SciPy 2023

PPML: Machine Learning on data you cannot see
07-10, 08:00–12:00 (America/Chicago), Classroom 203

Privacy guarantee is the most crucial requirement when it comes to analyse sensitive data. However, data anonymisation techniques alone do not always provide complete privacy protection; moreover Machine Learning models could also be exploited to leak sensitive data when attacked, and no counter-measure is applied. Privacy-preserving machine learning (PPML) methods hold the promise to overcome all these issues, allowing to train machine learning models with full privacy guarantees. In this tutorial we will explore several methods for privacy-preserving data analysis, and how these techniques can be used to safely train ML models without actually seeing the data.


Privacy guarantees are the most crucial requirement when it comes to analyse sensitive data. These requirements could be sometimes very stringent, so that it becomes a real barrier for the entire pipeline. Reasons for this are manifold, and involve the fact that data could not be shared nor moved from their silos of resident, let alone analysed in their raw form. As a result, data anonymisation techniques are sometimes used to generate a sanitised version of the original data. However, these techniques alone are not enough to guarantee that privacy will be completely preserved. Moreover, the memoisation effect of Deep learning models could be maliciously exploited to attack the models, and reconstruct sensitive information about samples used in training, even if these information were not originally provided.

Privacy-preserving machine learning (PPML) methods hold the promise to overcome all those issues, allowing to train machine learning models with full privacy guarantees.

This workshop will be mainly organised in three main parts.

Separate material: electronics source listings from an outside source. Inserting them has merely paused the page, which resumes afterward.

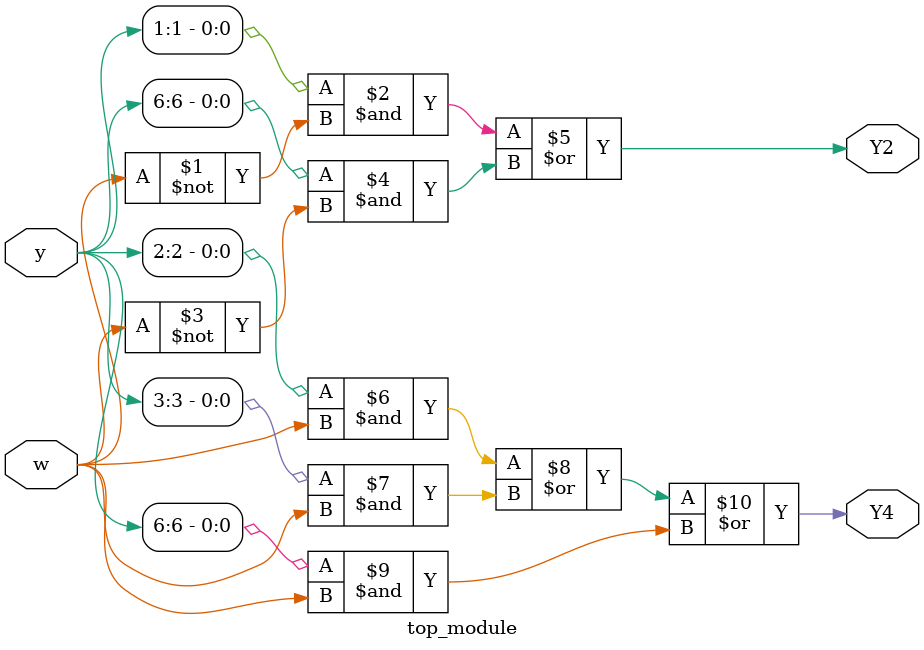
<source format=sv>
module top_module (
    input [6:1] y,
    input w,
    output Y2,
    output Y4
);

    // State encoding:
    // y = 000001 for state A
    // y = 000010 for state B
    // y = 000100 for state C
    // y = 001000 for state D
    // y = 010000 for state E
    // y = 100000 for state F

    // Next-state logic for Y2 (state B):
    // B (y[2]) is set to 1 if previous state is A and input w is 0 (A --0--> B)
    // B (y[2]) is set to 1 if previous state is F and input w is 0 (F --0--> C)
    assign Y2 = (y[1] & ~w) | (y[6] & ~w);

    // Next-state logic for Y4 (state D):
    // D (y[4]) is set to 1 if previous state is B and input w is 1 (B --1--> D)
    // D (y[4]) is set to 1 if previous state is C and input w is 1 (C --1--> D)
    // D (y[4]) is set to 1 if previous state is F and input w is 1 (F --1--> D)
    assign Y4 = (y[2] & w) | (y[3] & w) | (y[6] & w);

endmodule

</source>
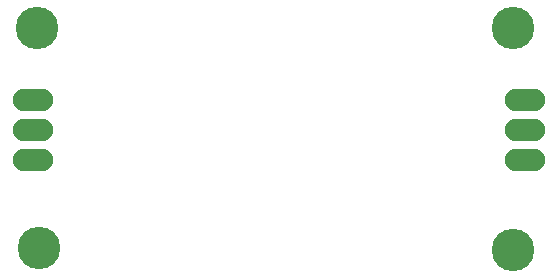
<source format=gbr>
G04 #@! TF.FileFunction,Soldermask,Bot*
%FSLAX46Y46*%
G04 Gerber Fmt 4.6, Leading zero omitted, Abs format (unit mm)*
G04 Created by KiCad (PCBNEW 4.0.5) date Saturday, 18. February 2017 'u33' 22:33:09*
%MOMM*%
%LPD*%
G01*
G04 APERTURE LIST*
%ADD10C,0.100000*%
%ADD11O,3.410000X1.910000*%
%ADD12C,3.600000*%
G04 APERTURE END LIST*
D10*
D11*
X58600000Y-29800000D03*
X58600000Y-27260000D03*
X58600000Y-24720000D03*
X17000000Y-24700000D03*
X17000000Y-27240000D03*
X17000000Y-29780000D03*
D12*
X57600000Y-18600000D03*
X17300000Y-18600000D03*
X17500000Y-37200000D03*
X57600000Y-37400000D03*
M02*

</source>
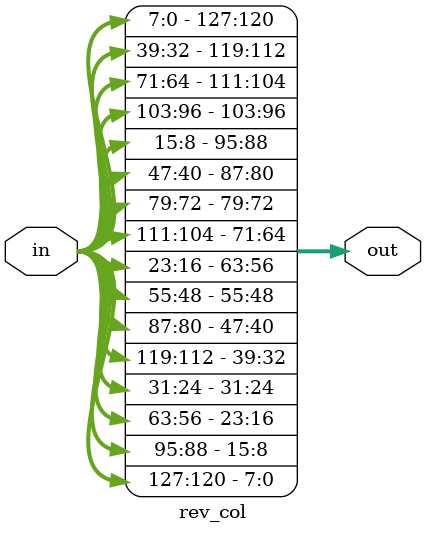
<source format=v>
`timescale 1ns / 1ps


module rev_col (input wire [127:0] in, output wire[127:0] out);

    assign out[0+:8] = in[120+:8];
    assign out[8+:8] = in[88+:8];
    assign out[16+:8] = in[56+:8];
    assign out[24+:8] = in[24+:8];
    assign out[32+:8] = in[112+:8];
    assign out[40+:8] = in[80+:8];
    assign out[48+:8] = in[48+:8];
    assign out[56+:8] = in[16+:8];
    assign out[64+:8] = in[104+:8];
    assign out[72+:8] = in[72+:8];
    assign out[80+:8] = in[40+:8];
    assign out[88+:8] = in[8+:8];
    assign out[96+:8] = in[96+:8];
    assign out[104+:8] = in[64+:8];
    assign out[112+:8] = in[32+:8];
    assign out[120+:8] = in[0+:8];

//    assign out[7:0] = in[127:120];
//    assign out[15:8] = in[95:88];
//    assign out[23:16] = in[63:56];
//    assign out[31:24] = in[31:24];
//    assign out[39:32] = in[119:112];
//    assign out[47:40] = in[87:80];
//    assign out[55:48] = in[55:48];
//    assign out[63:56] = in[23:16];
//    assign out[71:64] = in[111:104];
//    assign out[79:72] = in[79:72];
//    assign out[87:80] = in[47:40];
//    assign out[95:88] = in[15:8];
//    assign out[103:96] = in[103:96];
//    assign out[111:104] = in[71:64];
//    assign out[119:112] = in[39:32];
//    assign out[127:0] = in[7:0];

endmodule

</source>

In the first part, we will introduce the main concepts of differential privacy: what is it, and how this method differs from more classical anonymisation techniques (e.g. k-anonymity). In the second part, we will focus on Machine learning experiments. We will start by demonstrating how DL models could be exploited (i.e. inference attack ) to reconstruct original data solely analysing models predictions; and then we will explore how differential privacy can help us protecting the privacy of our model, with minimum disruption to the original pipeline. Finally, we will conclude the tutorial considering more complex ML scenarios to train Deep learning networks on encrypted data, with specialised distributed federated learning strategies.


Prerequisites

This workshop will assume familiarity with the PyTorch deep learning framework, as well as with the basics of Machine/Deep Learning experiments. No prior specialised knowledge of anonymisations, nor security will be required. Lecture notes will be delivered via interactive Jupyter Notebooks, so the audience should be familiar with the Jupyter environment. All the instructions on how to set up the environment will be shared with delegates in due course, and prior to the workshop.

Installation Instructions

https://github.com/leriomaggio/ppml-tutorial

Valerio Maggio is a Researcher, a Data scientist Advocate at Anaconda, and a casual "Magic: The Gathering" wizard. He is well versed in open science and research software, supporting the adoption of best software development practice (e.g. Code Review) in Data Science. Valerio is also an open-source contributor, and an active member of the Python community. Over the last twelve years he has contributed and volunteered to the organization of many international conferences and community meetups like PyCon Italy, PyData, EuroPython, and EuroSciPy. All his talks, workshop materials and random ramblings are publicly available on his Speaker Deck and GitHub profiles.